The Fort Fisher State Historic Site on the southern coast of North Carolina is famous for its Civil War history. Today, you can tour the site and see what remains of the earthworks.
History is written in the Earth — or at least that’s why Michael McCaffery says he likes archaeology.
“A lot of the projects we do get to give a voice and a face to a lot of the people that don’t have the opportunity to have one because they’re not here anymore,” McCaffery said. “Or their story hasn’t been told correctly through history.”
Not to mention, he says it’s fun.
“This really makes the 4-year-old in me really happy. I don’t know if this is a memory that my parents made up once I started doing archaeology,” McCaffery said. “They swear that I got a note sent home with me when I was in kindergarten that said I spend too much time in the sandbox.”
The big sandbox he’s playing in now is on the Fort Fisher State Historic Site and it’s filled with Civil War history — but not the kind you’ll find in a book.
“You get taught the Civil War in school,” McCaffery said. “But you don’t get taught about timber, bomb-proof shelters and tunnels and stuff like that.”
That’s exactly what they’re excavating — tunnels that connected ammunition magazines and provided shelter to Confederate soldiers when the Union attacked. When Fort Fisher fell, the Union burned the tunnels. Something that field archaeologist Salina Melotti says can be seen on the charred wood that has been underground for a century and a half.

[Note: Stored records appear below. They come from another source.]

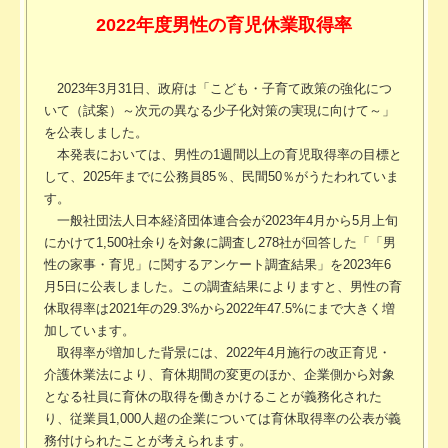
2022年度男性の育児休業取得率
2023年3月31日、政府は「こども・子育て政策の強化につ
いて（試案）～次元の異なる少子化対策の実現に向けて～」
を公表しました。
本発表においては、男性の1週間以上の育児取得率の目標と
して、2025年までに公務員85％、民間50％がうたわれていま
す。
一般社団法人日本経済団体連合会が2023年4月から5月上旬
にかけて1,500社余りを対象に調査し278社が回答した「「男
性の家事・育児」に関するアンケート調査結果」を2023年6
月5日に公表しました。この調査結果によりますと、男性の育
休取得率は2021年の29.3%から2022年47.5%にまで大きく増
加しています。
取得率が増加した背景には、2022年4月施行の改正育児・
介護休業法により、育休期間の変更のほか、企業側から対象
となる社員に育休の取得を働きかけることが義務化された
り、従業員1,000人超の企業については育休取得率の公表が義
務付けられたことが考えられます。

“This is supposed to be the potential, it’s like a burn pile of some sort, so we think they were either using it for cooking or potentially where the fire started in the actual shelter and the Union set it on fire initially,” Melotti said. “So all of this dark orange stain is where the fire actually burnt this soil and changed the chemistry of it to create this color.”

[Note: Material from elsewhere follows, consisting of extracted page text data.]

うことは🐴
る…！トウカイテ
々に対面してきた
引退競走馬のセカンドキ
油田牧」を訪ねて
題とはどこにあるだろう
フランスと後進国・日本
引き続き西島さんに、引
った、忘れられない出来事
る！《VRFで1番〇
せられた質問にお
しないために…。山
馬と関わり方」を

And that’s not all that’s been found. These archaeologists dug up bullets, cannonballs and even Native American ceramics.
McCaffery says these finds help tell the stories not just of the soldiers who worked in these tunnels, but of the enslaved natives who built them, as well.

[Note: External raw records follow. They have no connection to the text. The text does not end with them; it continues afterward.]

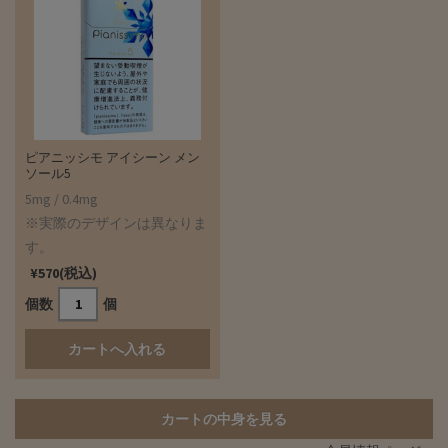
ピアニッシモ アイシーン メン
ソール5
5mg / 0.4mg
※実際のデザインは異なりま
す。
¥570(税込)
個数
個
カートの中身を見る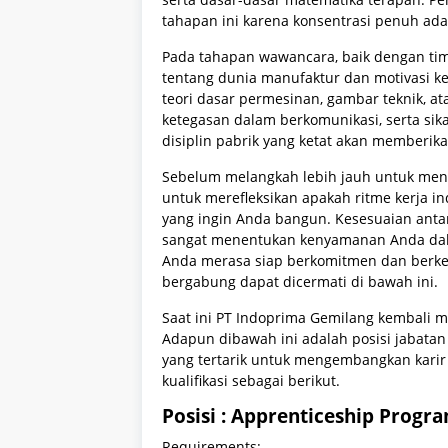
tahapan ini karena konsentrasi penuh ada
Pada tahapan wawancara, baik dengan 
tentang dunia manufaktur dan motivasi kerj
teori dasar permesinan, gambar teknik, ata
ketegasan dalam berkomunikasi, serta si
disiplin pabrik yang ketat akan memberika
Sebelum melangkah lebih jauh untuk meng
untuk merefleksikan apakah ritme kerja ind
yang ingin Anda bangun. Kesesuaian anta
sangat menentukan kenyamanan Anda dala
Anda merasa siap berkomitmen dan berkem
bergabung dapat dicermati di bawah ini.
Saat ini PT Indoprima Gemilang kembali 
Adapun dibawah ini adalah posisi jabatan 
yang tertarik untuk mengembangkan kari
kualifikasi sebagai berikut.
Posisi : Apprenticeship Progr
Requirements:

“Cultures like this, I mean, we won’t be able to give them too much of a face, but at least we can say that they were here,” McCaffery said. “I think that’s the most rewarding part of it.”
Archaeologists like McCaffery are happy they get to help unearth these stories while learning more about such a historically significant site in North Carolina.
“This project specifically has been very eye-opening for me because I have not focused much of my career on the Civil War and just to get this deep into an earthwork is just phenomenal.”
The archaeological finds are being collected for historical data, and the tunnels will be filled back in with dirt.